Added support to extract section names #775

Closed enoriega closed 1 year ago

enoriega commented 1 year ago

This PR has the preliminary support to extract section names from the xml structure and store them in the Document object. It relies on an yet unpublished version of processors to support serialization.

FriesOutput has been updated to export section names to the json files

enoriega commented 1 year ago

@kwalcock This is the code that uses the new features from processors

MihaiSurdeanu commented 1 year ago

This LGTM, but I'll defer to @kwalcock.

enoriega commented 1 year ago

@kwalcock We will have to workout the processors release with the adequate changes for this PR to move forward

kwalcock commented 1 year ago

I'm looking at the addition of sections to Sentences now.

kwalcock commented 1 year ago

@MihaiSurdeanu, @enoriega, please see #776 or #777. I was still try wanting to add the custom information after END_OF_DOCUMENT for serialization. It looked feasible.

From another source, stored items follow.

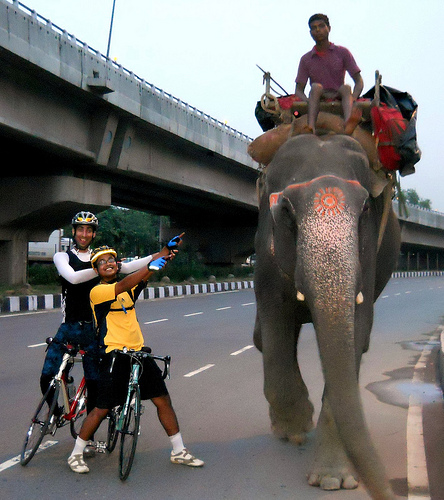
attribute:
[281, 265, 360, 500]
tusk — large and gray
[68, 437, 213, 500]
sneakers — gray and white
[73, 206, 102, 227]
helmet — multi colored bike 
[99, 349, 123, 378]
bottle — dark green water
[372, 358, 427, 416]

enoriega commented 1 year ago

This PR now contains the code from #776, which removes the application specific changes in processors by putting them on REACH

enoriega commented 1 year ago

@kwalcock I restored the Converter import that I shouldn't have removed on the first place. I tested this locally and it works well. Can you take a quick look? If everything checks and the tests pass, then I'll merge to master

enoriega commented 1 year ago

@kwalcock Thanks. There is only one place where that document serializer is being used, so we are safe there. Let's see if the changes don't break anything.